> Zestawione wpisy:
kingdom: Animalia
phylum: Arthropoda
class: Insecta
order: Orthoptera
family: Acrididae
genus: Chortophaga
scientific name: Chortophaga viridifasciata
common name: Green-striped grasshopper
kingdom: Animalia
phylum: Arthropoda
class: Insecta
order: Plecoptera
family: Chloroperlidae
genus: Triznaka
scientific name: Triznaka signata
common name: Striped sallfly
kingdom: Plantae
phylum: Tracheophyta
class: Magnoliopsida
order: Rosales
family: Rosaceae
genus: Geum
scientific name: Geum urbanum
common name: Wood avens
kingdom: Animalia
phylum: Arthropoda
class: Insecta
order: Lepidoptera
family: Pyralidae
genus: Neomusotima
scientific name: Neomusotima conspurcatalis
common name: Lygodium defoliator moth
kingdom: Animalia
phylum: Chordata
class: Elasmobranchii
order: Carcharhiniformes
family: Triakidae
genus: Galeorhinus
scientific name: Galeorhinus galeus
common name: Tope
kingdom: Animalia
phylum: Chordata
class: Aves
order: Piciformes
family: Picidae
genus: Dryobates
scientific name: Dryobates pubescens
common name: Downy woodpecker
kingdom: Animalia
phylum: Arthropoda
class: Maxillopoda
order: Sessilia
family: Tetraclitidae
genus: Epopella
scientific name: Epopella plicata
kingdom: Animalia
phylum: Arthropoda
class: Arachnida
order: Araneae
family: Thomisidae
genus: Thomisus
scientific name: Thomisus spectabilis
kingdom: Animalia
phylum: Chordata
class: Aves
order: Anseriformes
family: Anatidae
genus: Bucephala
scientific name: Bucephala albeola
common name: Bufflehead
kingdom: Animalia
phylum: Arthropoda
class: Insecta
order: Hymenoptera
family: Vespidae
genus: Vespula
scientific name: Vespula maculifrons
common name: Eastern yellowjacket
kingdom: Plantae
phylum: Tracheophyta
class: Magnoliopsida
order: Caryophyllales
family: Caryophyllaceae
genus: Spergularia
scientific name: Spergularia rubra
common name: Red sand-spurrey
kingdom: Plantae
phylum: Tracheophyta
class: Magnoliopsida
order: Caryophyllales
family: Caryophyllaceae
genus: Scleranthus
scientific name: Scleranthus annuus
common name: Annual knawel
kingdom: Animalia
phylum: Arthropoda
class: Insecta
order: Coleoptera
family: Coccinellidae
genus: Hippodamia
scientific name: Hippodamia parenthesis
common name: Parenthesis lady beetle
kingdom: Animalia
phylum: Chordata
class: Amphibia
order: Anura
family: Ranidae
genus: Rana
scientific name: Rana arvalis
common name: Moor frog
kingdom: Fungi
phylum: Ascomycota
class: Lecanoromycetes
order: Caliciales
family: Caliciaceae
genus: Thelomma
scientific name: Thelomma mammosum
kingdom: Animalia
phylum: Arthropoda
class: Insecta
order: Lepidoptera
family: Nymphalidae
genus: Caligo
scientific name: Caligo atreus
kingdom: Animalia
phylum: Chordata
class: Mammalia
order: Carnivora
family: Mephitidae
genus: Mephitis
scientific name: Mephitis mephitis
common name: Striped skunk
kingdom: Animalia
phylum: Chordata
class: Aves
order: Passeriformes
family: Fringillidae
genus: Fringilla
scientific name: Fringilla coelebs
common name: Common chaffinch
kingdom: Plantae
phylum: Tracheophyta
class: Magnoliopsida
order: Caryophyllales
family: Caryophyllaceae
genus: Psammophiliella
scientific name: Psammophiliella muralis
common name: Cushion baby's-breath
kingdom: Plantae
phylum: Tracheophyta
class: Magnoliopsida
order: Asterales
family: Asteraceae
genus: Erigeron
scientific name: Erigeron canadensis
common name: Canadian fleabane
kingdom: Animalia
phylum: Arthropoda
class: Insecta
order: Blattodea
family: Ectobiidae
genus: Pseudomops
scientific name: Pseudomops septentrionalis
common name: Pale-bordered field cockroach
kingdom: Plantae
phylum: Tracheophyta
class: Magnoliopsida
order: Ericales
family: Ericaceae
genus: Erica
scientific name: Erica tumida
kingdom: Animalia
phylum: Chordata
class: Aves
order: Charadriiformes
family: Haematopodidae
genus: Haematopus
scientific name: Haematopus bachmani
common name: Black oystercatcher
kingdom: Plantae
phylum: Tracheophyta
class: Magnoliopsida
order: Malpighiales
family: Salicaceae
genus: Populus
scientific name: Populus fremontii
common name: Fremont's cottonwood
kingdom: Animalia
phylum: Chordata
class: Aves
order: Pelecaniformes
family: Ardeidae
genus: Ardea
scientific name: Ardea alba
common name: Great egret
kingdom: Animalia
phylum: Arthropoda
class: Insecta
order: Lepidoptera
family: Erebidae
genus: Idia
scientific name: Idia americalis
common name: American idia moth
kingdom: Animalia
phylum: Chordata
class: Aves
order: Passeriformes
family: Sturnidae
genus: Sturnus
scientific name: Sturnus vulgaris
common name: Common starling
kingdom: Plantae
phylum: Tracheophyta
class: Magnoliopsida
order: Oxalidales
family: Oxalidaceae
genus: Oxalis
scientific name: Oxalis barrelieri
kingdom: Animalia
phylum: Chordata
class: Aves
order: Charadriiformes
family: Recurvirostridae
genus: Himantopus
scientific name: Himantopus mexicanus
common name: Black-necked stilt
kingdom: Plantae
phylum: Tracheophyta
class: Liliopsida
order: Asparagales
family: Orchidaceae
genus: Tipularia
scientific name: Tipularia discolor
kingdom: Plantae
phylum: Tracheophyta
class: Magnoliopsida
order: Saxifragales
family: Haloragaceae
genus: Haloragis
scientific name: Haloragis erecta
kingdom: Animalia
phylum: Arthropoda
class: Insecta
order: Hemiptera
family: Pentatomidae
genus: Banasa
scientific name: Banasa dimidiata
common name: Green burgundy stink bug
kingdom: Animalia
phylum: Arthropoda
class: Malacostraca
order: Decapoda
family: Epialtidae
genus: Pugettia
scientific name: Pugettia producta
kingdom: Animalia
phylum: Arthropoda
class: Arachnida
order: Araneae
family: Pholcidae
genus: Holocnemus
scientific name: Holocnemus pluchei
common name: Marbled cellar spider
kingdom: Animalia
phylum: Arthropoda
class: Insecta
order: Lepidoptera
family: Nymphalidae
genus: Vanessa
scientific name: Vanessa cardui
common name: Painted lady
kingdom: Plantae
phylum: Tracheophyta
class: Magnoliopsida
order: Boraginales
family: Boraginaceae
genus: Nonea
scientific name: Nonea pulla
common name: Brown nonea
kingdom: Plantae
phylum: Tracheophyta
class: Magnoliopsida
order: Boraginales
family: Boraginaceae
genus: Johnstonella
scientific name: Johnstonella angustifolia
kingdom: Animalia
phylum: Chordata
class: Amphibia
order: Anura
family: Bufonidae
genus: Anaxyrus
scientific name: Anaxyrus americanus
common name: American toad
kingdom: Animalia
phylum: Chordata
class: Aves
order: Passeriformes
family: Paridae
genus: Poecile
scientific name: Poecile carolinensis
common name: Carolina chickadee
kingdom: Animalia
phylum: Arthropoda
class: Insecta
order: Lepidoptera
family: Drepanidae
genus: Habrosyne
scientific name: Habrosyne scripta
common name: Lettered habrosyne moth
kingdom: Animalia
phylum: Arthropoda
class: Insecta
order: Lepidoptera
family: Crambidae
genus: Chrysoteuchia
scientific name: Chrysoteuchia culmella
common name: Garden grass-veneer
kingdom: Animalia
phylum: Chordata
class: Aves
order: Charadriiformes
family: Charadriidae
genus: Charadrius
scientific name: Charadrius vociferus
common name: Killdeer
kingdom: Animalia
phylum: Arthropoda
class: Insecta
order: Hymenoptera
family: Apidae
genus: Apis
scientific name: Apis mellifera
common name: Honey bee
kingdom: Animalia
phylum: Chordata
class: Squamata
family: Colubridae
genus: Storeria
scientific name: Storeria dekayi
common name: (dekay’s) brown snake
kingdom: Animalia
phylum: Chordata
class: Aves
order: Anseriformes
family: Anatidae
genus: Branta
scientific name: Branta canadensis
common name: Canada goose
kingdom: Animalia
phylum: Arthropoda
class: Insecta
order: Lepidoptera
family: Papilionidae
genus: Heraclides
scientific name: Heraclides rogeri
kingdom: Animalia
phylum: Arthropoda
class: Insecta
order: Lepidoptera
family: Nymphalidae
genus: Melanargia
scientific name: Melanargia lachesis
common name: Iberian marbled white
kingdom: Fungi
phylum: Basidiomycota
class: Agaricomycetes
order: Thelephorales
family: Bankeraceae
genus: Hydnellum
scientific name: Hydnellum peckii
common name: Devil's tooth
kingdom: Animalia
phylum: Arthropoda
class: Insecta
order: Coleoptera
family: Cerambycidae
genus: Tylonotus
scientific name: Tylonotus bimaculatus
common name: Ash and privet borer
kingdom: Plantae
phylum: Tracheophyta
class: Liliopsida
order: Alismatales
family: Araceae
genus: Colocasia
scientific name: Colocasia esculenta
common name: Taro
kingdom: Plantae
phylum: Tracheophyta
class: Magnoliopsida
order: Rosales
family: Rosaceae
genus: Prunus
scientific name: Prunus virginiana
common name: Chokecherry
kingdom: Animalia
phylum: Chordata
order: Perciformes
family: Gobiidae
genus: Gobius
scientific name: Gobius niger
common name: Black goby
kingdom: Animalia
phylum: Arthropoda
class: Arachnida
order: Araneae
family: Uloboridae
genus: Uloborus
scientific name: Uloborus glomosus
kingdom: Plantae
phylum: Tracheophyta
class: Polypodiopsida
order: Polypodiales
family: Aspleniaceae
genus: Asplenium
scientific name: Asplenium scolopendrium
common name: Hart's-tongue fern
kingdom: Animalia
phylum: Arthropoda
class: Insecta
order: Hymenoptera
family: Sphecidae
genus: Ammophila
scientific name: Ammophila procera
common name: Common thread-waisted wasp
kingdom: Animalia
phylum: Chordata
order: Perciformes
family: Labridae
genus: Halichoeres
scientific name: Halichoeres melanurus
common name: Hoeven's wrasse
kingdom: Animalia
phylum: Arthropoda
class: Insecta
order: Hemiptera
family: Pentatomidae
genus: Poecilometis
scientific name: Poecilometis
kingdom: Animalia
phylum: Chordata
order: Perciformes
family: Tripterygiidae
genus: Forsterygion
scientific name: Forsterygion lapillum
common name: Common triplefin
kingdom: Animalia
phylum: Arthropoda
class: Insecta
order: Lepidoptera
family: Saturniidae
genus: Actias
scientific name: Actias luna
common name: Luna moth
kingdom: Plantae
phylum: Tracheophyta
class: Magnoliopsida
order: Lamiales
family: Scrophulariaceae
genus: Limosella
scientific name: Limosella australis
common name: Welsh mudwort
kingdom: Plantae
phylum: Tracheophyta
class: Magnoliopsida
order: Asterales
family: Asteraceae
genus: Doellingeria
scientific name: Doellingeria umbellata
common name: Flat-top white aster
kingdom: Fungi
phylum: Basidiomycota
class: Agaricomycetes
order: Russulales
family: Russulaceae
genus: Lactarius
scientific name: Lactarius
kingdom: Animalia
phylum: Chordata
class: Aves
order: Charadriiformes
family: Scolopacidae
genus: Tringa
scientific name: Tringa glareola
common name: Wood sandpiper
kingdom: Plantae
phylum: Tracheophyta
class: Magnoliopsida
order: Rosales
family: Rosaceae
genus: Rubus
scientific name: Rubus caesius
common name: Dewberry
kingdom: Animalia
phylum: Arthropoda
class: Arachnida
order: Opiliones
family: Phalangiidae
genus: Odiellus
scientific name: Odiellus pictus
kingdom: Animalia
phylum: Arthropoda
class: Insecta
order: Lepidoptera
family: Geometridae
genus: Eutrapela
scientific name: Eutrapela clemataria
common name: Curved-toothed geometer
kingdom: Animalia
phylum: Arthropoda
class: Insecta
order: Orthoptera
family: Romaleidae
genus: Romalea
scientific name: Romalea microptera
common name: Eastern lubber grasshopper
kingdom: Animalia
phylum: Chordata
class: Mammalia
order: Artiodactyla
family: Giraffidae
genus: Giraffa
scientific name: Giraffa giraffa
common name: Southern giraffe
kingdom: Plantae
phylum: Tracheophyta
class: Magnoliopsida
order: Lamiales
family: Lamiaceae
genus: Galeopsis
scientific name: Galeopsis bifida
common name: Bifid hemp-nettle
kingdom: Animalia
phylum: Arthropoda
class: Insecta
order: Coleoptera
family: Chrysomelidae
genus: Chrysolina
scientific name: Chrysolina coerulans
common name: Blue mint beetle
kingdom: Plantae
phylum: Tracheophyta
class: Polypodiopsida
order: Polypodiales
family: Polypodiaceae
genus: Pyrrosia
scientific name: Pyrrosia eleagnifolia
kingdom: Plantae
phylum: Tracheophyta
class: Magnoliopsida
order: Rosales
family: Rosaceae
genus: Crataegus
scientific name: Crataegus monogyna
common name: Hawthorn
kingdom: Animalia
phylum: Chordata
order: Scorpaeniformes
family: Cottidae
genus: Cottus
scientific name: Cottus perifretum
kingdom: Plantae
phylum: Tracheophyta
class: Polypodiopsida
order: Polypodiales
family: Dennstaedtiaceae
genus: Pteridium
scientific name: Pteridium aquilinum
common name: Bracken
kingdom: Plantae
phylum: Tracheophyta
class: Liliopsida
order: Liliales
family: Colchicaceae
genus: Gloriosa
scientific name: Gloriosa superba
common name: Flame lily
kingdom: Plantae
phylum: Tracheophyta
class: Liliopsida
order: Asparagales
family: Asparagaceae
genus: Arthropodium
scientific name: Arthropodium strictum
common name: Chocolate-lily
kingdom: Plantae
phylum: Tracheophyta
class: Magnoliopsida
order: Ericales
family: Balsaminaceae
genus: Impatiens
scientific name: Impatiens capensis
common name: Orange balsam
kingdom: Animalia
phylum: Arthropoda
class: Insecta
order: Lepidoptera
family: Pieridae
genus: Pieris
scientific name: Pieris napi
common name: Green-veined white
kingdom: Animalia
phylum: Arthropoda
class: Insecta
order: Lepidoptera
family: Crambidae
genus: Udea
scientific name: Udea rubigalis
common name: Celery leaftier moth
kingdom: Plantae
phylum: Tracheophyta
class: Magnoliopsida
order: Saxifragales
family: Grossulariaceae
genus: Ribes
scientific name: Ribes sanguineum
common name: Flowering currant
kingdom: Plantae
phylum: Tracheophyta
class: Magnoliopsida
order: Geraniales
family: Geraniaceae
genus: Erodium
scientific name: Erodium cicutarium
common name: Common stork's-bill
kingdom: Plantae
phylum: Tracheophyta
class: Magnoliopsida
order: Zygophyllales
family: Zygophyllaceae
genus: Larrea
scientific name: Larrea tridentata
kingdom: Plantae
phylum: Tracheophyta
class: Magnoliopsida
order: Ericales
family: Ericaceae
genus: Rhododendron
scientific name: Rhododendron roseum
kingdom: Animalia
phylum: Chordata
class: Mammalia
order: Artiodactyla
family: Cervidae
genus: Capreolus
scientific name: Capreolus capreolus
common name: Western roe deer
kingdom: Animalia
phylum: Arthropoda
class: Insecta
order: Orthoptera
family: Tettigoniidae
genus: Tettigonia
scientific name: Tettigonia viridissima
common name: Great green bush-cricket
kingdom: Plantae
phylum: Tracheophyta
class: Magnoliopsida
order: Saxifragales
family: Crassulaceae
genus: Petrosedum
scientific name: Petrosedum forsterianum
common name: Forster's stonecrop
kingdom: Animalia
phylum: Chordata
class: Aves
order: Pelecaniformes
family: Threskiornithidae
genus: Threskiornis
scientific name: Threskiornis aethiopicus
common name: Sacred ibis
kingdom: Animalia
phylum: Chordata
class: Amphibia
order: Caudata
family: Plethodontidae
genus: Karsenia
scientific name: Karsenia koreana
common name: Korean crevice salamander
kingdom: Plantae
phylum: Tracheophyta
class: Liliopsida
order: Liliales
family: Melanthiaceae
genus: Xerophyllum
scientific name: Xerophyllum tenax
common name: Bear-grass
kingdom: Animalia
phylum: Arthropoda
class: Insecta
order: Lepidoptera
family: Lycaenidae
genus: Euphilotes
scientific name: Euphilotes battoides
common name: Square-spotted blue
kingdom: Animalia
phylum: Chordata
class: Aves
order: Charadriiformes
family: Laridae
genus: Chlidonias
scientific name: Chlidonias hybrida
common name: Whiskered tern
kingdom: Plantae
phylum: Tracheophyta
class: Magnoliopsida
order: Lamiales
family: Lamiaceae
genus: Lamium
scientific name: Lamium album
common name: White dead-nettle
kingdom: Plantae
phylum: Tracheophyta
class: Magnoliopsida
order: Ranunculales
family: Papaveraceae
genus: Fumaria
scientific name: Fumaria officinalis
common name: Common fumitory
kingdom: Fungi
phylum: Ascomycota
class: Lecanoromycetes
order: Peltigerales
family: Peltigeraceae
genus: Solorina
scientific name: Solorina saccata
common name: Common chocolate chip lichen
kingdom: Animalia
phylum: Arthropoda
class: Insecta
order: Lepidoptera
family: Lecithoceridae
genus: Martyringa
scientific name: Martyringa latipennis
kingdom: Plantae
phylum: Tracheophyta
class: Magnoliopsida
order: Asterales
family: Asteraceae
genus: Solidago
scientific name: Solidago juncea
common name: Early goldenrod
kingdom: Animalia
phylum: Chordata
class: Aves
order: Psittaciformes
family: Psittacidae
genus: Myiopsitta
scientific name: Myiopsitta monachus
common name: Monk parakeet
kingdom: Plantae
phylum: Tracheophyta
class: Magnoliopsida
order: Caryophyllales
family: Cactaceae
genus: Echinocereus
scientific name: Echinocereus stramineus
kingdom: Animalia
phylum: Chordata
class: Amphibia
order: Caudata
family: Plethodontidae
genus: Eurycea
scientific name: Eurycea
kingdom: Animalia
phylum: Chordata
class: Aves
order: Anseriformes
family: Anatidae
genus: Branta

> Zadanie do wykonania: Ułóż w listę numerowaną wiersze powyższych wpisów, zaczynając od pierwszego wiersza, a kończąc na wierszu zawierającym „class: Elasmobranchii”, oba włącznie. Puste wiersze pomiń.

> Wynik zadania:
1. kingdom: Animalia
2. phylum: Arthropoda
3. class: Insecta
4. order: Orthoptera
5. family: Acrididae
6. genus: Chortophaga
7. scientific name: Chortophaga viridifasciata
8. common name: Green-striped grasshopper
9. kingdom: Animalia
10. phylum: Arthropoda
11. class: Insecta
12. order: Plecoptera
13. family: Chloroperlidae
14. genus: Triznaka
15. scientific name: Triznaka signata
16. common name: Striped sallfly
17. kingdom: Plantae
18. phylum: Tracheophyta
19. class: Magnoliopsida
20. order: Rosales
21. family: Rosaceae
22. genus: Geum
23. scientific name: Geum urbanum
24. common name: Wood avens
25. kingdom: Animalia
26. phylum: Arthropoda
27. class: Insecta
28. order: Lepidoptera
29. family: Pyralidae
30. genus: Neomusotima
31. scientific name: Neomusotima conspurcatalis
32. common name: Lygodium defoliator moth
33. kingdom: Animalia
34. phylum: Chordata
35. class: Elasmobranchii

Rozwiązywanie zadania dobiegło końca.